═════ Vorgegebener Text
Der erste deutsche Aidsseelsorger
Während seiner Tätigkeit im Gefängniskrankenhaus auf dem Hohenasperg hatte er fast täglich die körperlichen wie seelischen Leiden der Menschen mit HIV und Aids erlebt. Und ihrer wollte er sich auch außerhalb der Gefängnismauern annehmen.
1992 gelang es ihm, dass der damalige baden-württembergische Bischof Walter Kasper den Ehemann und Vater zweier Töchter gegen das Votum der Personalverwaltung zum ersten Aidsseelsorger einer deutschen Diözese ernannte. Ceelen war sich bewusst, mit welchen Vorurteilen er hier zu kämpfen haben würde.
„Für die Medien war ich der Stuttgarter Aidspfarrer. Hinter meinem Rücken wurde gemunkelt: ‚Der hat wohl selber Aids.‘ Manchen war es schon verdächtig genug, dass da einer freiwillig in den Knast geht. Und jetzt geht er noch zu solchen“, schilderte Petrus Ceelen die Reaktionen.
„Ich bin immer meinen Weg gegangen, und darüber bin ich froh“
Als Seelsorger war er jedoch nicht nur in der baden-württembergischen Landeshauptstadt zuständig, sondern kümmerte sich auch um Erkrankte in der gesamten Region, von Heilbronn bis Tübingen.
══════════
═════ Datensatz
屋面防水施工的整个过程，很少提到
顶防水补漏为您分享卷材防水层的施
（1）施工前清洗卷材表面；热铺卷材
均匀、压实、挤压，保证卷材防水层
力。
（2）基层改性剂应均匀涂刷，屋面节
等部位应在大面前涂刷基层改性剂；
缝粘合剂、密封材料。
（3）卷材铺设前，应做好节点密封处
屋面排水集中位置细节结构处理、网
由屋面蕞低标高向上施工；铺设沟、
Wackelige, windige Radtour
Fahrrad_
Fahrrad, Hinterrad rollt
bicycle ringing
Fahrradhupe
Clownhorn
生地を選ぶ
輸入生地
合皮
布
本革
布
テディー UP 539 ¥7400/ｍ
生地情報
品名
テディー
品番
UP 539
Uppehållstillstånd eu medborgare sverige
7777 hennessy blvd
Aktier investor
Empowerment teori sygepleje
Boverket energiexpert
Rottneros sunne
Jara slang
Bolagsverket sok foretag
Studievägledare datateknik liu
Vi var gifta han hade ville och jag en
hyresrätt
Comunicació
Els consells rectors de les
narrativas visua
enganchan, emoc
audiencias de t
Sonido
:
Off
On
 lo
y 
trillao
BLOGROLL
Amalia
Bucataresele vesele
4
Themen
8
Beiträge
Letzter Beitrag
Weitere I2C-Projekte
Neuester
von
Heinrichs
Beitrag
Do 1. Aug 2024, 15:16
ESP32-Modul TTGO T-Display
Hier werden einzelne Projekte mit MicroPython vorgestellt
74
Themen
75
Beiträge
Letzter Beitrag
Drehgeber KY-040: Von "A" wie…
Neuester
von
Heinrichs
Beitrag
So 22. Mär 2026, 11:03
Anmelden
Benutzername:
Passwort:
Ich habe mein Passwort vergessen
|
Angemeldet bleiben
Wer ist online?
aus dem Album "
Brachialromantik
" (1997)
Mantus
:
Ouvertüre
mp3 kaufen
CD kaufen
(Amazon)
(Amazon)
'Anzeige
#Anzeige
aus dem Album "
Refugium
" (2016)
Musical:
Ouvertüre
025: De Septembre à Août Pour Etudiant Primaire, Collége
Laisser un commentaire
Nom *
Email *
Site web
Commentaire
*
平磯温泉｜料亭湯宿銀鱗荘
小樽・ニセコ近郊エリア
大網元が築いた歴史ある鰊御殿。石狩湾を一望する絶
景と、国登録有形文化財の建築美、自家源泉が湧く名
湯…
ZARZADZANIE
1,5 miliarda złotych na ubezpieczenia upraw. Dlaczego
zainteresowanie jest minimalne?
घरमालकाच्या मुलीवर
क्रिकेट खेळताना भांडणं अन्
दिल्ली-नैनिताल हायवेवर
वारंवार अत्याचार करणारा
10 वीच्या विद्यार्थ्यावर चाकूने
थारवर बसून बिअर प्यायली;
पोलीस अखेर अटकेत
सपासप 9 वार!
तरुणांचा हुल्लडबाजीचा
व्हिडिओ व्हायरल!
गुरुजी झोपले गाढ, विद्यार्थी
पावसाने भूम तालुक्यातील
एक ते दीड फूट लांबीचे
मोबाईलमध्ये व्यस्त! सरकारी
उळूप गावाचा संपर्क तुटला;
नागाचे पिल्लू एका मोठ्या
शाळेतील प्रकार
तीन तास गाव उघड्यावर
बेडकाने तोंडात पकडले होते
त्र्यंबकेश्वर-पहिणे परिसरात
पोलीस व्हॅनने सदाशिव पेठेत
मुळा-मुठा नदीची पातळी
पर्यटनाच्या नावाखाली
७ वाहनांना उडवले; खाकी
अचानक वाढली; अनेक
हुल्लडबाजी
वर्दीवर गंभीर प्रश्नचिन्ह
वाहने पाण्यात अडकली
══════════
### Aufgabe
Listen Sie alle Orte auf, die im Text über den ersten deutschen Aidsseelsorger als eigenständiges Substantiv mit Namen genannt werden.

### Antwortfeld
Hohenasperg, Heilbronn, Tübingen